The decision to use XML for RSS led, in a fairly predictable way, to the demise of widespread RSS support — and so it was not merely a stupid decision but a morally bad one (since a better-designed format would not have died out so easily or become centralized in the hands of a companies like Google that eventually decided to choke it). The decision to use XML for RSS led inevitably to both Google Reader and Google’s decision to kill Google Reader, and that has been a huge setback for the “open web” (which, while it was never really open — basically for exactly these reasons — has never been as close to open since).
Webtech consists mostly of these “morally bad” design decisions.
New web browsers cannot be written, nor can web browsers be maintained except by the three largest tech companies in the world, because postel’s law (along with the IETF policy of “loose consensus and running code”) has doomed all web standards to being enormous baroque messes of corner cases that can only be navigated by the chinese-army technique of throwing waves of cheap contractors at it. Since no single person can completely understand any W3C standard, no person can be sure that they are generating W3C-compliant code or markup, so they test using an existing dominant browser (or maybe two or three of them). Any new browser, even in the event that it happens to adhere to the W3C standard, is unlikely to behave exactly the same way as these dominant browsers, and so actually-existing code will look “broken” (even if it’s actually being interpreted correctly according to the standard). This is a moral failing: it leads inevitably to centralization.
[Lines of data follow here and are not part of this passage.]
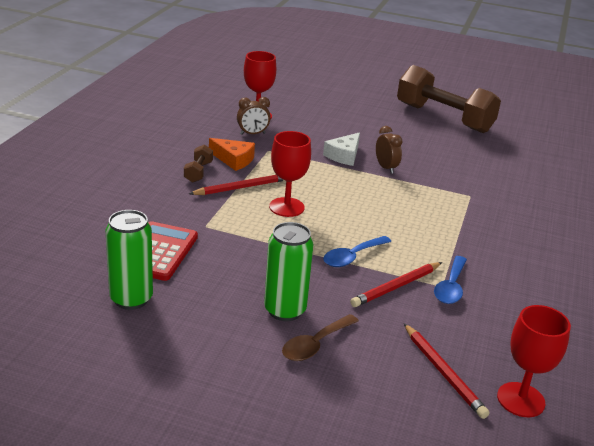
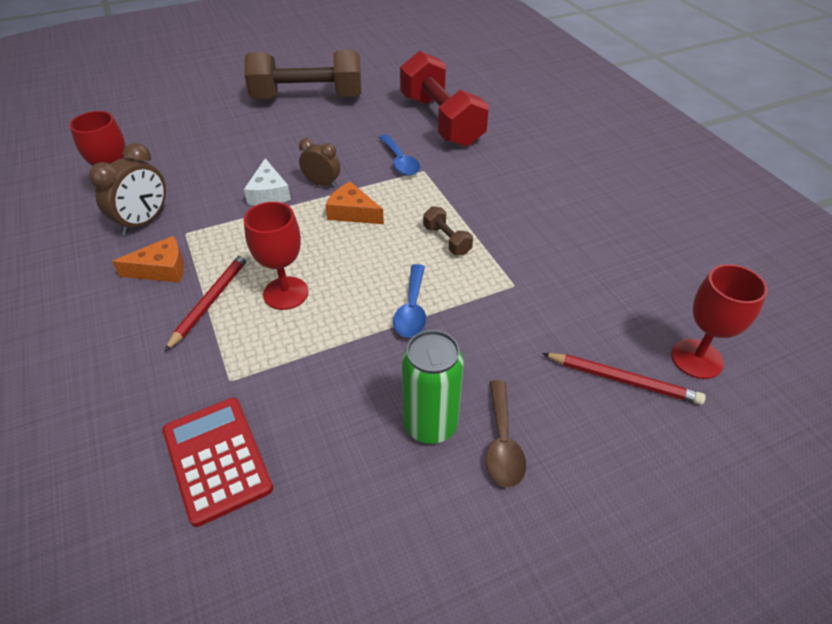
camera: 40 degrees left, 15 degrees up
(131, 299) = (263, 554): green can -> none
(198, 172) = (139, 312): brown dumbbell -> brown dumbbell (447, 240)
(252, 134) = (144, 222): brown clock -> brown clock, size x1.51
(384, 192) = (352, 212): none -> orange cheese
(396, 287) = (484, 315): red pencil -> none
(450, 287) = (522, 281): blue spoon -> blue spoon (400, 161)
(529, 175) = (441, 121): none -> red dumbbell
Using hostnames as part of the identifier for a piece of data leads inevitably to centralization as well. Your host must be beefy enough to take whatever traffic it gets. You cannot rely upon the caches of your peers (like in bittorrent or IPFS). So you need to pay to rent a beefy machine, pay for a domain name so you can switch to a beefier machine or load balance between several, etc. It’s protocol-enforced rentseeking.
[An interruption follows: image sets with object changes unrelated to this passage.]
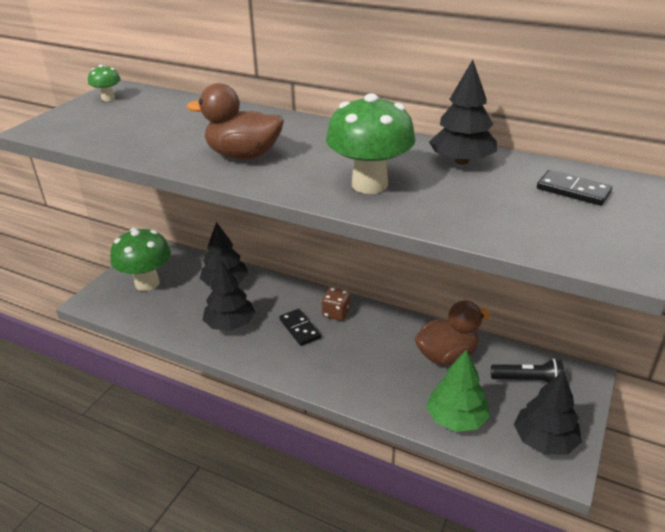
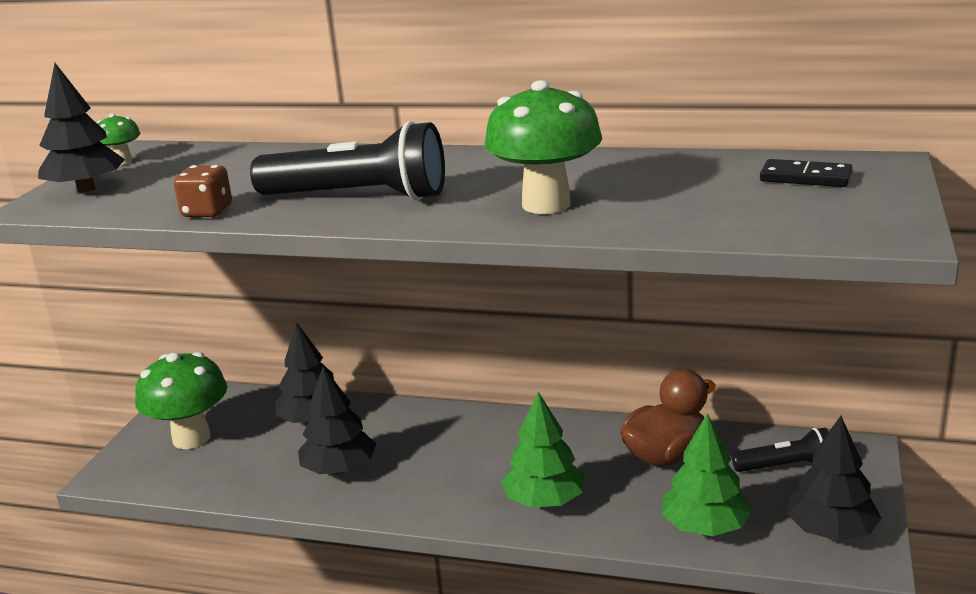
camera: 10 degrees left, 10 degrees down
(243, 155) = (358, 197): brown duck -> black flashlight
(300, 329) = (445, 458): black domino -> none
(336, 313) = (492, 431): brown dice -> brown dice (207, 212)
(354, 375) = (544, 501): none -> green tree
(461, 161) = (653, 167): black tree -> black tree (86, 189)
Using XML at all leads inevitably to centralization. XML is complex enough that parsing it properly is difficult — so use a “proven” or “trusted” parser (nevermind whether you like any of the existing parsers, or if they are too heavy; you don’t have 10 free years to write your own). XML is bloated, so if you are using it for anything nontrivial, you need an even beefier machine to serve it.
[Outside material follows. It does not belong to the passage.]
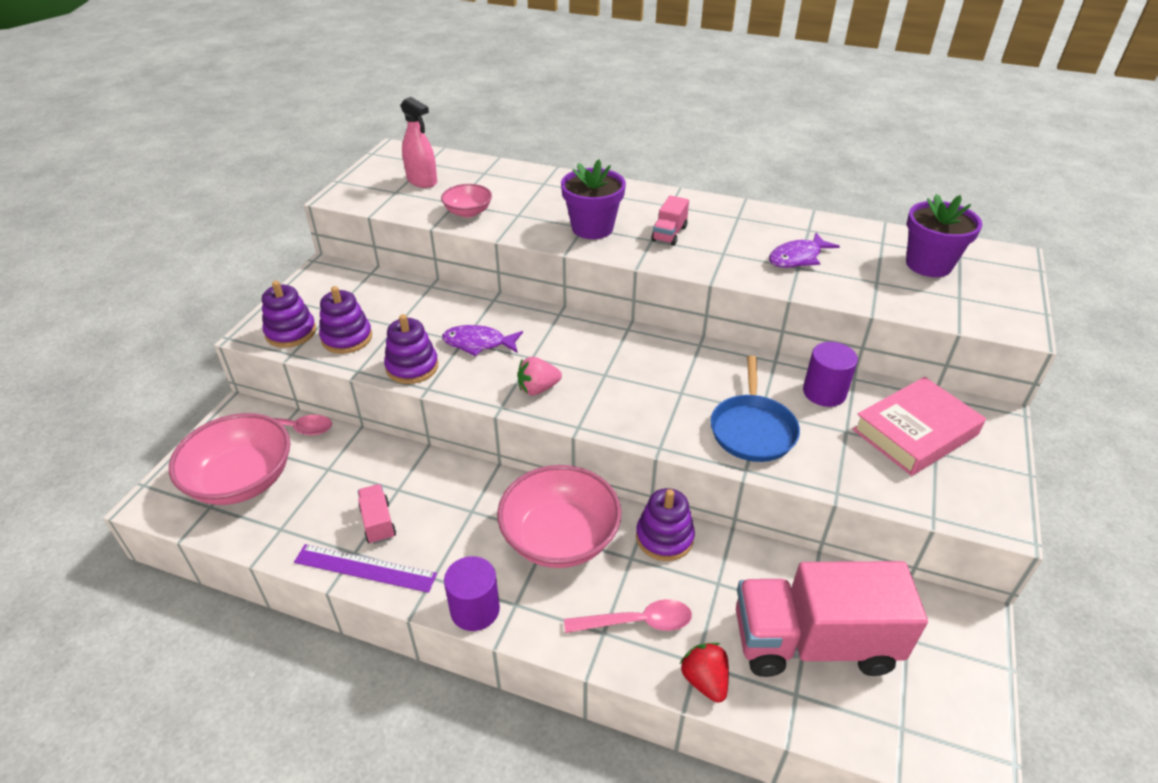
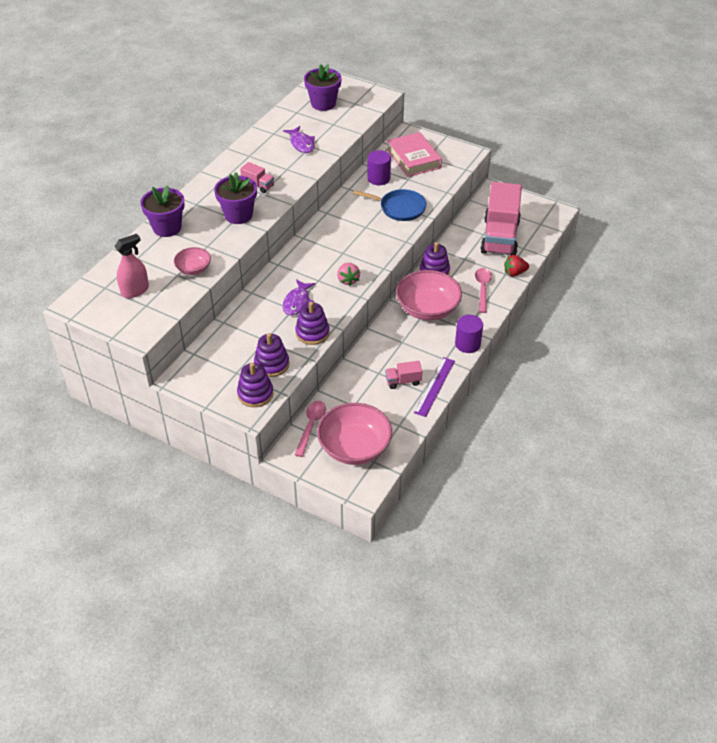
camera: 80 degrees left, 5 degrees up
(548, 182) = (167, 228): none -> purple flower pot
HTTP is also bloated and over-complex in the same way. And don’t get me started on certificates and certificate chains. Or fucking DNS.
It doesn’t take a genius to come up with better formats than these for the same applications. These aren’t inherently-complex problems. These are relatively simple problems with obvious and straightforward solutions that the industry collectively ignored in favor of obviously-bad solutions that a couple famous people promoted.
Choosing an awkward and complex solution where a simple one will do is also a centralizing/rentseeking tactic. It’s a kind of gatekeeping-via-technical-debt.
If you write your application as a 10 line shell script, somebody who doesn’t know shell can still figure out how it works in an afternoon; if you write the same application as a ten thousand line Enterprise Java Microservice Architecture, not only will it be slower and worse but it will also be completely impenetrable to anybody who didn’t get a four year degree and spend it imbibing java enterprise bullshit (and even then, it’ll take them six months to get even a vague idea of how it works and a couple years to be comfortable changing anything).